_EXERCISE:_ Transcribe the stretch of entries below from the line with "right hip: (287, 444)" through the line with "right hip: (102, 367)", exactly and with both ends included; leave out all other lines.

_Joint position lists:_
Content starts

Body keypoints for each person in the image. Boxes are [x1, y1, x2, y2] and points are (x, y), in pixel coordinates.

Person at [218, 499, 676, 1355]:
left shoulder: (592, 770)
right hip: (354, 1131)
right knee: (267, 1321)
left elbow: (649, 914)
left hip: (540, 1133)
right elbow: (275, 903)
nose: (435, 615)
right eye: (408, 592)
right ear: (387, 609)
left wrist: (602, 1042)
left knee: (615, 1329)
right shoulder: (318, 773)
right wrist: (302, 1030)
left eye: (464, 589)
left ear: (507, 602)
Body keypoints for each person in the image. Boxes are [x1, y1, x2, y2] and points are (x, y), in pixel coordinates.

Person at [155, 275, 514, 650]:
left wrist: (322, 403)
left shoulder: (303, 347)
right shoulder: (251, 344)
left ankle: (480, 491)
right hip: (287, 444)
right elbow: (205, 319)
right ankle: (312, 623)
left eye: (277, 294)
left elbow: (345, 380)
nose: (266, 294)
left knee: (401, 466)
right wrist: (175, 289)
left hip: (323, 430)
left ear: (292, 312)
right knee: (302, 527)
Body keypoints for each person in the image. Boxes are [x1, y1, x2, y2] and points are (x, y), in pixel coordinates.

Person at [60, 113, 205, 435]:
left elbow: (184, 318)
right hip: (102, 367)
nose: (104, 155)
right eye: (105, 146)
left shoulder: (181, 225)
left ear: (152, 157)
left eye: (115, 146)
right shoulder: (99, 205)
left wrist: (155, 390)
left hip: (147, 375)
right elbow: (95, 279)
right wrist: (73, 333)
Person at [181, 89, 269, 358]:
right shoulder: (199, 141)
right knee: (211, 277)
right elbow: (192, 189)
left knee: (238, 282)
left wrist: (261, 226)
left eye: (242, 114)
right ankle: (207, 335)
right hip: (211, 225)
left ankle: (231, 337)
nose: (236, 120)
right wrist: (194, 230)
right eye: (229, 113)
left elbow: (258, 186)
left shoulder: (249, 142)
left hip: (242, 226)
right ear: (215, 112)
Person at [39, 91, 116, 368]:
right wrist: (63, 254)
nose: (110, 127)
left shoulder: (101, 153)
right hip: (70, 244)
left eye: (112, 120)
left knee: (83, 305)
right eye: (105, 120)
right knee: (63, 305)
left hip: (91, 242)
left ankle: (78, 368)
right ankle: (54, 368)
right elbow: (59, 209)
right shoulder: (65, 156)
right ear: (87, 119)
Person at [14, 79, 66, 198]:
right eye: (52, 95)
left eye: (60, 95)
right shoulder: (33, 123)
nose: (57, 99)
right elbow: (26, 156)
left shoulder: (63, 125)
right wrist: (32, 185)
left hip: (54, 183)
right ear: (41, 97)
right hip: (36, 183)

Content ends

_SOLUTION TO THE PROBLEM:_
right hip: (287, 444)
right elbow: (205, 319)
right ankle: (312, 623)
left eye: (277, 294)
left elbow: (345, 380)
nose: (266, 294)
left knee: (401, 466)
right wrist: (175, 289)
left hip: (323, 430)
left ear: (292, 312)
right knee: (302, 527)
Body keypoints for each person in the image. Boxes are [x1, y1, x2, y2] and points are (x, y), in pixel coordinates.

Person at [60, 113, 205, 435]:
left elbow: (184, 318)
right hip: (102, 367)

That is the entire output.